A Family Team

A Family Team

From left to right: Matt, Gary, Rudy, Mike, and Harold Kludt
From left to right: Matt, Gary, Rudy, Mike, and Harold
Kludt

Change is inevitable. As we all know, nothing stays the same and that also applies to farming. Growing vegetables isn’t the same as it was 50 years ago. Equipment has changed, Mom and Pop grocery stores have just about disappeared, and the input costs involved in production are considerably higher than they were just a few years ago.

One of American Vegetable Grower’s Top 100 Growers in the North, Kludt Brothers in Kendall, NY, is an operation that has embraced change and has met with success for more than 50 years. This farm family has seen many things come and go over the years and has managed to thrive through it all.

In the 1950s, brothers Harold and Rudy Kludt formed Kludt Brothers Inc. The farm actually was started by Harold and Rudy’s father, Otto, as a dairy and grain farm.

Vegetables were later added to the mix and the farm is now run by cousins Gary and Mike Kludt with the help of their children. Today, three generations are working on the farm as Harold (Gary’s father) and Rudy (Mike’s father) are still involved in the day-to-day operations.

Welcoming Change

According to Gary Kludt, one of the biggest changes that occurred over the years is the amount of required paperwork. “The paperwork that goes along with our business today — compared to even 15 or 20 years ago — has increased significantly and we have to be more efficient.”

Working Toward Success

Gary Kludt, one of the owners of Kludt Brothers Inc., says that to meet with success in the farming business, several points need to be considered.

1. Diversification is key. Don’t put all your eggs in one basket.
2. Hire good employees, and keep them.
3. Take care of your equipment. Perform general maintenance on a consistent basis. It helps if you can do the maintenance yourself.
4. Before you plant your crop, know who is purchasing your crop.
5. Stay on the cutting edge of new technology. Make it your business to investigate the latest products that may help increase efficiencies.

One of the ways he is working on efficiencies is to update existing equipment and keep up with changes in technology. According to Gary, understanding and using available technology is to a grower’s advantage. Not all of this new technology works in every situation, but he says it is best for all farms to look for the best value for their money.

Mike Kludt says in the last five years, GPS technology has provided increased efficiencies. Specifically, he says, the farm now can precisely apply herbicides and fertilizers to crops. “Now there is no overlap and the application process is much quicker,” explains Mike. “All of the machinery we use is computerized and we can determine how fuel efficient we really are.”
*****
_Given exercise A:_ Duplicate the passage of the Kludt Brothers article between "Welcoming Change" and "purchasing your crop.", inclusive.
_Given exercise B:_ In the Kludt Brothers article, who originally started the farm, and what kind of farm was it?

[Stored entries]
*****
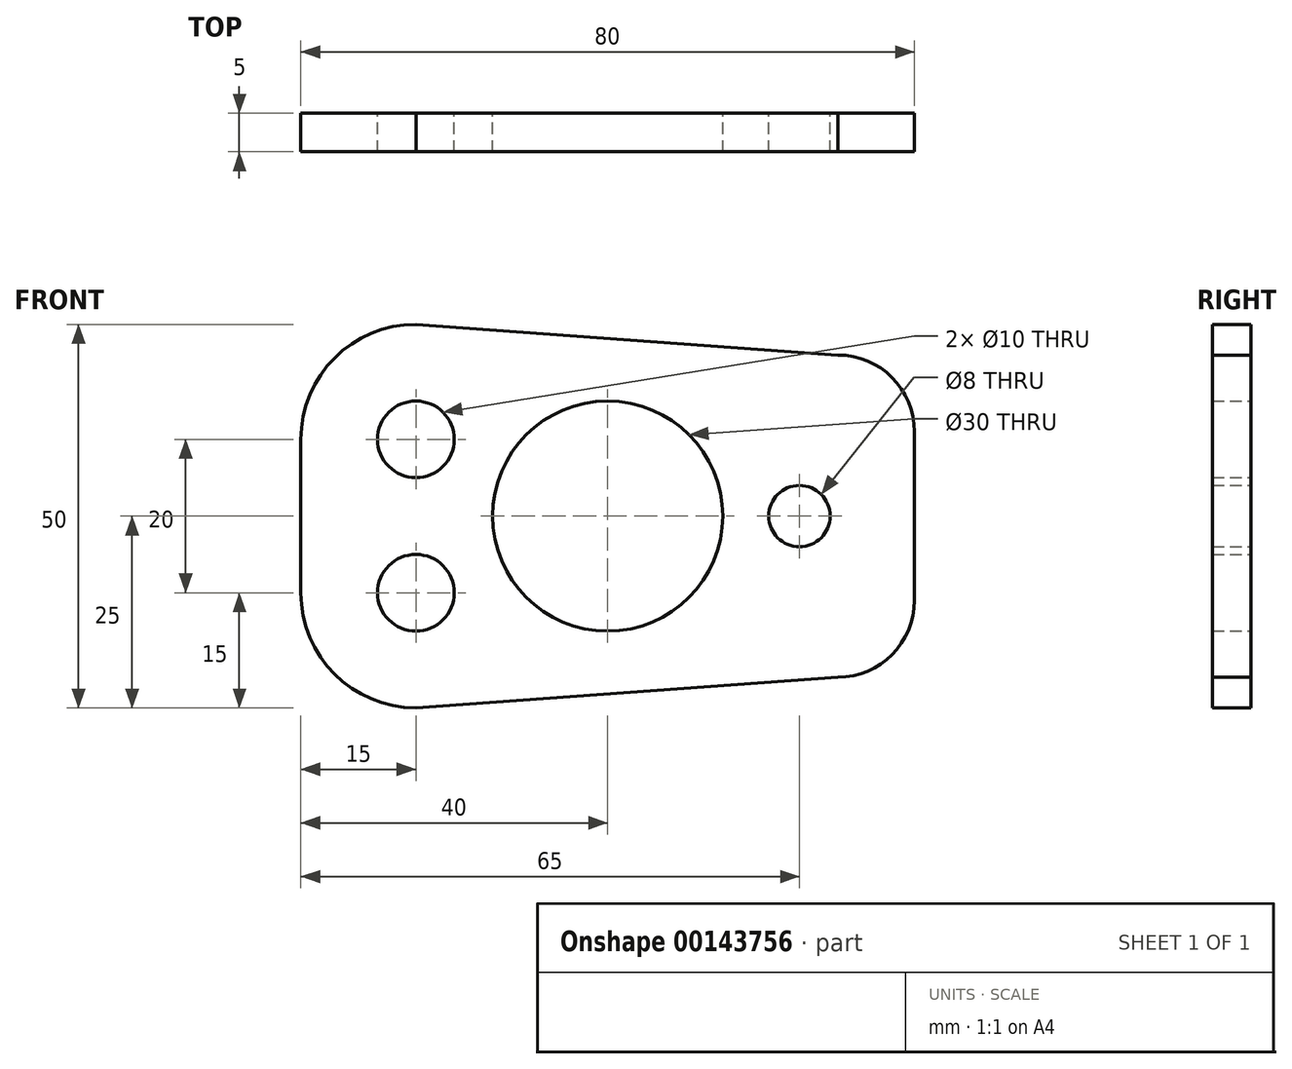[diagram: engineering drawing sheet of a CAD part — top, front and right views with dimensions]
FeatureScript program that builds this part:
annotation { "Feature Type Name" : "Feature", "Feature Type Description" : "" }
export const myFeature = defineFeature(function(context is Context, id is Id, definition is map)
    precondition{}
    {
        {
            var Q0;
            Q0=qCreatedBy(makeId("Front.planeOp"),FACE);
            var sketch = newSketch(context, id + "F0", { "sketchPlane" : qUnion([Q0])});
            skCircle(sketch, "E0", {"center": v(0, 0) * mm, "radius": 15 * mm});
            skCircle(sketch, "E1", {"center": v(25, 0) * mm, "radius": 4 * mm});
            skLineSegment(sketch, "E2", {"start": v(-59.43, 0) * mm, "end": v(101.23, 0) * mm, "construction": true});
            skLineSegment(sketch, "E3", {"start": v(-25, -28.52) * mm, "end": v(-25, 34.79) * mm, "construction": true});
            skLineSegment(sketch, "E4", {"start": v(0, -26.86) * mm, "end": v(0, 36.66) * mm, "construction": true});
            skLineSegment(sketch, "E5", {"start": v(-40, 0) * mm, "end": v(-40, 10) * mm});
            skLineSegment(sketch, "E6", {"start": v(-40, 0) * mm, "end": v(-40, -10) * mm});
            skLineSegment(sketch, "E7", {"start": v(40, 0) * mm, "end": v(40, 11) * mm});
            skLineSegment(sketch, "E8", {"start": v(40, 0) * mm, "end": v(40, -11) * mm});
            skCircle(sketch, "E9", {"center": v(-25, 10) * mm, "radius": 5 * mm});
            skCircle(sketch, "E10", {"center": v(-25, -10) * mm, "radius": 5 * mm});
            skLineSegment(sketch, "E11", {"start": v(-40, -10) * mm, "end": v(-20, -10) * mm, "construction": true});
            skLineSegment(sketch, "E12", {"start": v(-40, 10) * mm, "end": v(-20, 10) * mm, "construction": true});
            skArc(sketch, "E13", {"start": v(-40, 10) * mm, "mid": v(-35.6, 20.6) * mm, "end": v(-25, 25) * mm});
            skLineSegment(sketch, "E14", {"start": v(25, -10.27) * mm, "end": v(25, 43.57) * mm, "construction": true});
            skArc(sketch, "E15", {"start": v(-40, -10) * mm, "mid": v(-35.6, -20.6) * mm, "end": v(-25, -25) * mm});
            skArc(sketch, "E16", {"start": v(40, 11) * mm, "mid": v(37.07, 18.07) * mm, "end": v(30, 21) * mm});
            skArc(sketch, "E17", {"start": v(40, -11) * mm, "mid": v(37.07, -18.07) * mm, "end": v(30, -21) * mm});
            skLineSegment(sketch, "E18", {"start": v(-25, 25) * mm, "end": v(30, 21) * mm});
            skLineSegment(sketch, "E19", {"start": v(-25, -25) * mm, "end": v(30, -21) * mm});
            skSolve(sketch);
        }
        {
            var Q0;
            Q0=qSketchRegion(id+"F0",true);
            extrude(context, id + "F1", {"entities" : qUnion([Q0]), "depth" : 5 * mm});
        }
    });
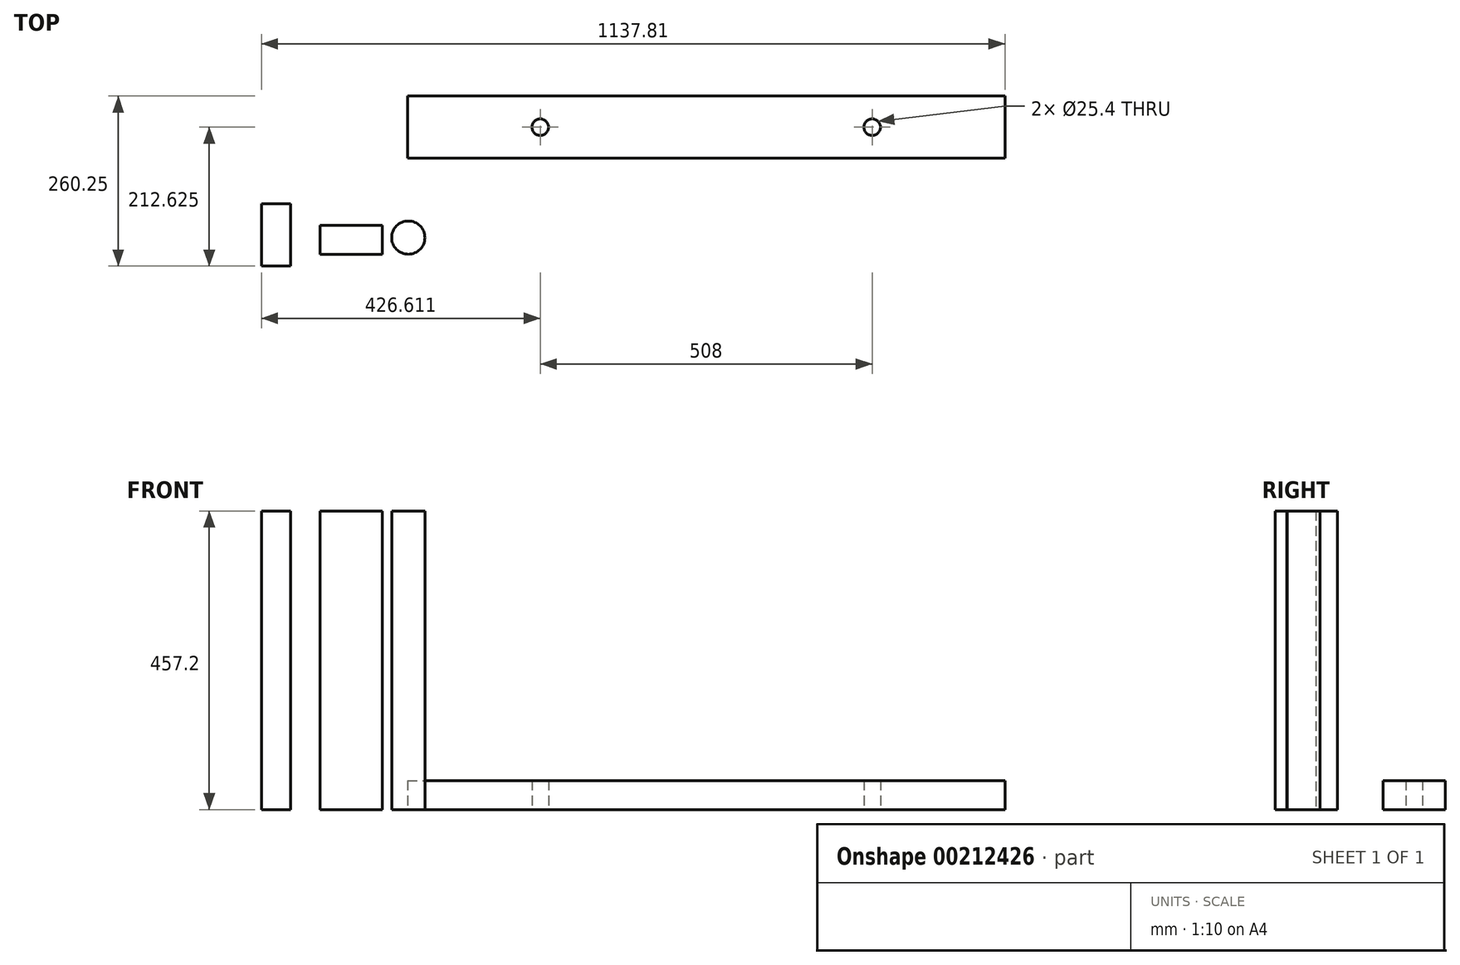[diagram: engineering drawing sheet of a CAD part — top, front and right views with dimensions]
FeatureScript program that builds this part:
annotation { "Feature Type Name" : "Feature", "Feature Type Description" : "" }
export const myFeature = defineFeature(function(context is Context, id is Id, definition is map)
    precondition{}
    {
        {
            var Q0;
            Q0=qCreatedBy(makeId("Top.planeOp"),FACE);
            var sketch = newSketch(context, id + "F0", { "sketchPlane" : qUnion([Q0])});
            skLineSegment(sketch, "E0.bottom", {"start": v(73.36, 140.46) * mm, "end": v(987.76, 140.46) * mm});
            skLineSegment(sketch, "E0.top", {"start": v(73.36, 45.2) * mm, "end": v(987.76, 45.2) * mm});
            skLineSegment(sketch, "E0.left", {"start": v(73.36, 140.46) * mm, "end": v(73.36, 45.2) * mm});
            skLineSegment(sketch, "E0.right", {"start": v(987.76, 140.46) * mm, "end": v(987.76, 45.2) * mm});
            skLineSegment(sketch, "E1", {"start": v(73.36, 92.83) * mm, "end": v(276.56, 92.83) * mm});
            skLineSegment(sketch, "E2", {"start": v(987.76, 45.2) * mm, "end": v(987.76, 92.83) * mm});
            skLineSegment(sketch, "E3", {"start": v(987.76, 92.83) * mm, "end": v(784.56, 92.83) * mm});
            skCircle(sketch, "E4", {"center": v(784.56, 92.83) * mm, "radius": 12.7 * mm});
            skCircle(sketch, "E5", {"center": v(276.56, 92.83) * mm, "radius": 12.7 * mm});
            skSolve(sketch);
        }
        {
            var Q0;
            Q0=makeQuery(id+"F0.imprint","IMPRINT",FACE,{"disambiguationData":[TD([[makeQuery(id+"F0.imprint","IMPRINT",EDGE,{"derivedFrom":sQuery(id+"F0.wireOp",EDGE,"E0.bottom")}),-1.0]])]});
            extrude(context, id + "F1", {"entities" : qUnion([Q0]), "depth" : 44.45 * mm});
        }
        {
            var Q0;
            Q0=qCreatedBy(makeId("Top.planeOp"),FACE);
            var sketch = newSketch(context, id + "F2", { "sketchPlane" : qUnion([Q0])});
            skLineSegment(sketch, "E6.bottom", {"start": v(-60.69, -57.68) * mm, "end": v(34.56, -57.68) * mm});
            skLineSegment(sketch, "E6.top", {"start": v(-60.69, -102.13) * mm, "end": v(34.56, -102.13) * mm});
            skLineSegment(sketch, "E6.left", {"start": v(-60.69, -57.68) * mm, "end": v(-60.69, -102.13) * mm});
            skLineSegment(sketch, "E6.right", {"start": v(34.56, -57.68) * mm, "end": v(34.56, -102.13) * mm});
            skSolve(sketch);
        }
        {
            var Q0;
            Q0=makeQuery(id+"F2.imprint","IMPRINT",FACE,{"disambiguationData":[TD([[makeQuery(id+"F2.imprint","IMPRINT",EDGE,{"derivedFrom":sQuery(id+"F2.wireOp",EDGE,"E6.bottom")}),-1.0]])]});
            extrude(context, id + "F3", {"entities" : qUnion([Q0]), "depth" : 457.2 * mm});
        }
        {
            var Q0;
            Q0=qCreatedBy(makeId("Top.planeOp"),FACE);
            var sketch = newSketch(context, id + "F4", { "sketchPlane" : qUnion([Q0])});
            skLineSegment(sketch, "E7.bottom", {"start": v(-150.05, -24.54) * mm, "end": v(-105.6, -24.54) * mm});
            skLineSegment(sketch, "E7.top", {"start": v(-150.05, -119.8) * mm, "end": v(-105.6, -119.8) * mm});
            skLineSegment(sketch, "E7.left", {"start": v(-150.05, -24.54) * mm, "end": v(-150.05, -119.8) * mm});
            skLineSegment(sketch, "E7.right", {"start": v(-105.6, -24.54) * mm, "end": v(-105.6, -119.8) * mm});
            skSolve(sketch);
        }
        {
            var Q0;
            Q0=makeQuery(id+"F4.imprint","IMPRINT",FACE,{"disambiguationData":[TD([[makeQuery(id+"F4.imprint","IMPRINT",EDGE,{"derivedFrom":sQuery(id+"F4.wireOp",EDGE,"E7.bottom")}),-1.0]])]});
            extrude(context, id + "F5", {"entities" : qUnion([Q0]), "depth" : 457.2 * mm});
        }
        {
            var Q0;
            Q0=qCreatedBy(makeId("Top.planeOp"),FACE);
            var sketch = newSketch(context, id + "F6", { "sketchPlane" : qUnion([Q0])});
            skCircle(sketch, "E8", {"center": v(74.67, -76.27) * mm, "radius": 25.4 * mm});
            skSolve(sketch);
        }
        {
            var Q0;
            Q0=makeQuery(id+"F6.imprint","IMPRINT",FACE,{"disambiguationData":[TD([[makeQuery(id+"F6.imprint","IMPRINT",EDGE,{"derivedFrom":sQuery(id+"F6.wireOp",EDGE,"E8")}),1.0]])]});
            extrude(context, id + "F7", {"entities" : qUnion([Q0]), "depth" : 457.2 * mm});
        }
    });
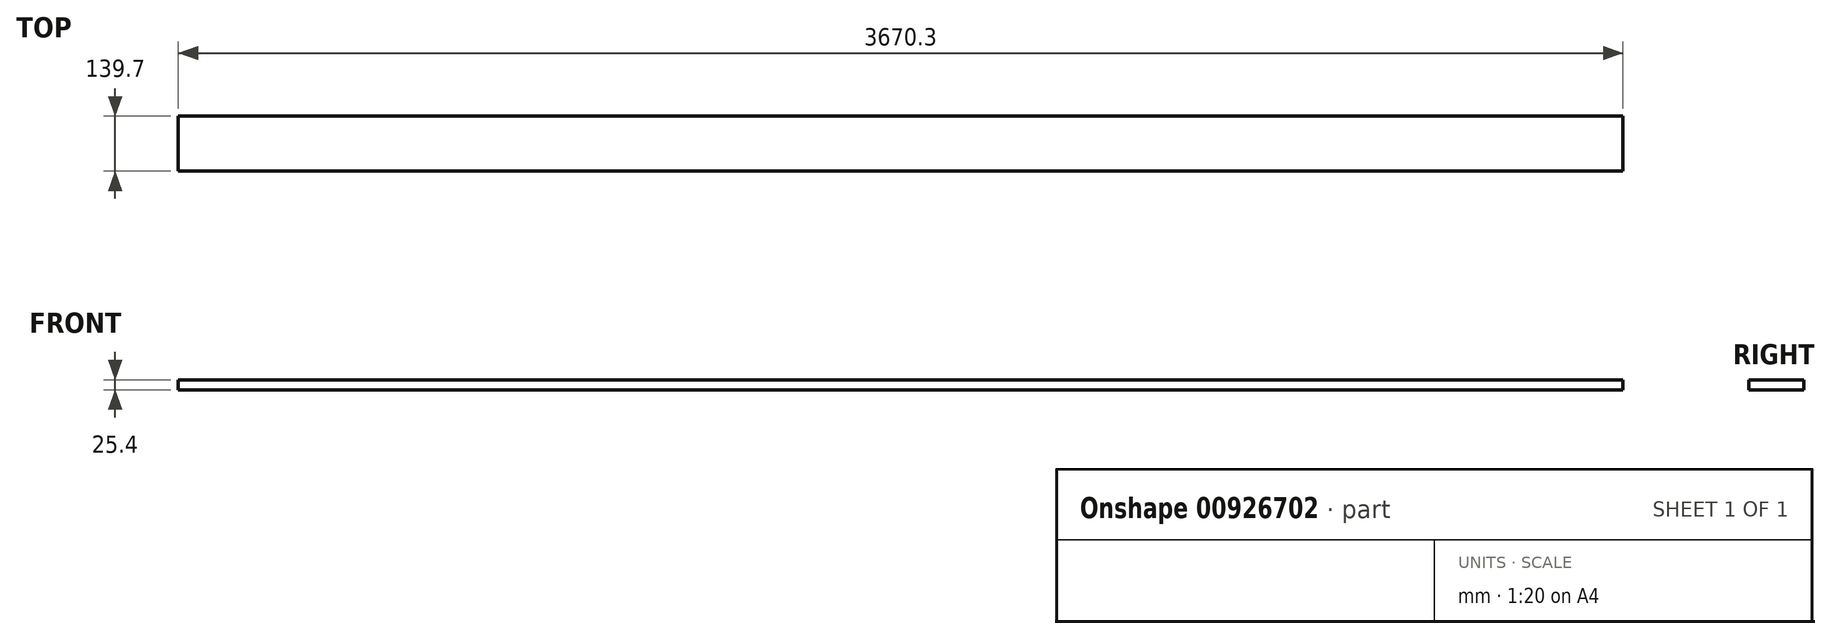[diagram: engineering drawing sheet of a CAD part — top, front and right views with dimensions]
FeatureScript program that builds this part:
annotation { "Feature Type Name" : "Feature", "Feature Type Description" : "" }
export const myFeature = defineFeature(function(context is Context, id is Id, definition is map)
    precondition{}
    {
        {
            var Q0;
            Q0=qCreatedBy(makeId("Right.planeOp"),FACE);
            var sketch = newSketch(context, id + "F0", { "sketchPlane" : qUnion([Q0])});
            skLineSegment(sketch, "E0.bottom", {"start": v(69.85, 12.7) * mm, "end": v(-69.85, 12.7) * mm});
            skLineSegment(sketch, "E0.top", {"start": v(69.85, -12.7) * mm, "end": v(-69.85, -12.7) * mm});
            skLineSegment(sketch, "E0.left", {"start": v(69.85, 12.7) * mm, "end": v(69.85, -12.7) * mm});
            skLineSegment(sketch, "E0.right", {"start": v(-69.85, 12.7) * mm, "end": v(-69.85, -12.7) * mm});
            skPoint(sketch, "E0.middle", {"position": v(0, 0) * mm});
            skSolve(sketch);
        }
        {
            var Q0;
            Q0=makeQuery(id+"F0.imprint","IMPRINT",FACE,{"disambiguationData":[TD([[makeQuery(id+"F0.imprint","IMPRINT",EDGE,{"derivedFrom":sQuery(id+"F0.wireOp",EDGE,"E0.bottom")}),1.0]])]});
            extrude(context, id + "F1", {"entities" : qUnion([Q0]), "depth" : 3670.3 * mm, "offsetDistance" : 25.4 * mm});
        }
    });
*****
_Written solution A:_
Welcoming Change

According to Gary Kludt, one of the biggest changes that occurred over the years is the amount of required paperwork. “The paperwork that goes along with our business today — compared to even 15 or 20 years ago — has increased significantly and we have to be more efficient.”

Working Toward Success

Gary Kludt, one of the owners of Kludt Brothers Inc., says that to meet with success in the farming business, several points need to be considered.

1. Diversification is key. Don’t put all your eggs in one basket.
2. Hire good employees, and keep them.
3. Take care of your equipment. Perform general maintenance on a consistent basis. It helps if you can do the maintenance yourself.
4. Before you plant your crop, know who is purchasing your crop.

_Written solution B:_ Otto, the father of Harold and Rudy Kludt, started it as a dairy and grain farm.